Rapina in un negozio a Taranto: identificato e denunciato un trentenne
Una rapina è avvenuta nel fine settimana in un esercizio commerciale della città, dove un uomo, di circa 30 anni e di origine straniera, avrebbe sottratto circa 2.400 euro in contanti approfittando di un momento di concitazione. Il presunto autore è stato identificato e denunciato in stato di libertà dai Carabinieri della Stazione di Taranto Principale, al termine di una rapida attività investigativa.
Secondo quanto ricostruito dai militari dell’Arma, l’uomo si sarebbe introdotto nel negozio intorno alle 19:00, chiedendo del denaro alla titolare, una donna di circa 35 anni, anch’ella straniera.
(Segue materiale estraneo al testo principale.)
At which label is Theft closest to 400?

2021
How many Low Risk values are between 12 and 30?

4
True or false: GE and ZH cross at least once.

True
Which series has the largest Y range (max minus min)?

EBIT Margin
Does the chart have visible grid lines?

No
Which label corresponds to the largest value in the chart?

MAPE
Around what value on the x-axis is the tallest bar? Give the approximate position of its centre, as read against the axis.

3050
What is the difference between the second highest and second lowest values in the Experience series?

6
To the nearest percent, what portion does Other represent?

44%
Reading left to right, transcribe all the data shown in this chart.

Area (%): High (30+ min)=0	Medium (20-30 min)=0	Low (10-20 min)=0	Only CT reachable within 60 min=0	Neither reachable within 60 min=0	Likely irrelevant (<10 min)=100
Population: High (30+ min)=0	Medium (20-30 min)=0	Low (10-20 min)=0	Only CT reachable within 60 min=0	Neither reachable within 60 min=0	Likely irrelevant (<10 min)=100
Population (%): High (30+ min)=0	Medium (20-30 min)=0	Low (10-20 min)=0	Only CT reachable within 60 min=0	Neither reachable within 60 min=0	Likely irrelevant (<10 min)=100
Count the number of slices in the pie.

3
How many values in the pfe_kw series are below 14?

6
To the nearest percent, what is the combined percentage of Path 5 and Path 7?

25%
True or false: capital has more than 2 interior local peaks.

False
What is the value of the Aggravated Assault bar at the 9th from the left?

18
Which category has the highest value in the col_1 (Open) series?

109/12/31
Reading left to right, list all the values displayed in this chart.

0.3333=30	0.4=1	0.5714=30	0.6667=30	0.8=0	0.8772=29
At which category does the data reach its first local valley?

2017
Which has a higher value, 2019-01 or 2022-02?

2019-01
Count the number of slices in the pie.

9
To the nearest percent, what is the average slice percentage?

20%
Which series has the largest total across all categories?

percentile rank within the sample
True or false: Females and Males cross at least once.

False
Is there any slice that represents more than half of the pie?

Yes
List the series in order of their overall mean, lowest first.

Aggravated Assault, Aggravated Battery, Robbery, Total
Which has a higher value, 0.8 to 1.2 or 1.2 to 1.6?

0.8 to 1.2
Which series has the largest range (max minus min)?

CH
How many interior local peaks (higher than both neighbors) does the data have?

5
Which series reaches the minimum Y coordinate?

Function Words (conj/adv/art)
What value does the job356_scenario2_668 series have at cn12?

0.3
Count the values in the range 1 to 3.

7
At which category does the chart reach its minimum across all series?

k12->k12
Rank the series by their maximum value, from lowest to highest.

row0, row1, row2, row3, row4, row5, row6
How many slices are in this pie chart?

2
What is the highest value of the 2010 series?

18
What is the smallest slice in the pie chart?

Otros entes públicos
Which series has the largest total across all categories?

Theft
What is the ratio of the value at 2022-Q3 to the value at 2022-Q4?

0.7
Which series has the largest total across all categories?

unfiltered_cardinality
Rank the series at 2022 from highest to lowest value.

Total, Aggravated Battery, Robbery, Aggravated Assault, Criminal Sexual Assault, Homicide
Al rifiuto della commerciante, il soggetto avrebbe assunto un atteggiamento minaccioso e iniziato a danneggiare alcuni arredi, generando un clima di forte tensione all’interno dell’attività.
Approfittando del caos, l’uomo avrebbe quindi aperto la cassa e prelevato il denaro, per poi fuggire rapidamente facendo perdere le proprie tracce nelle vie adiacenti.
Ricevuta la segnalazione, i Carabinieri sono intervenuti sul posto per i rilievi e la raccolta delle testimonianze. Le indagini, avviate immediatamente, hanno portato in breve tempo all’identificazione del presunto responsabile, che è stato deferito all’Autorità Giudiziaria.
L’episodio si inserisce nel più ampio piano di prevenzione e controllo del territorio messo in atto dal Comando Provinciale dei Carabinieri di Taranto, con particolare attenzione ai reati contro il patrimonio e alla microcriminalità, per garantire maggiore sicurezza alla cittadinanza e agli operatori economici.
Si precisa che l’uomo è attualmente indagato e che, fino a eventuale sentenza definitiva, vale per lui la presunzione di innocenza, come previsto dall’articolo 27 della Costituzione.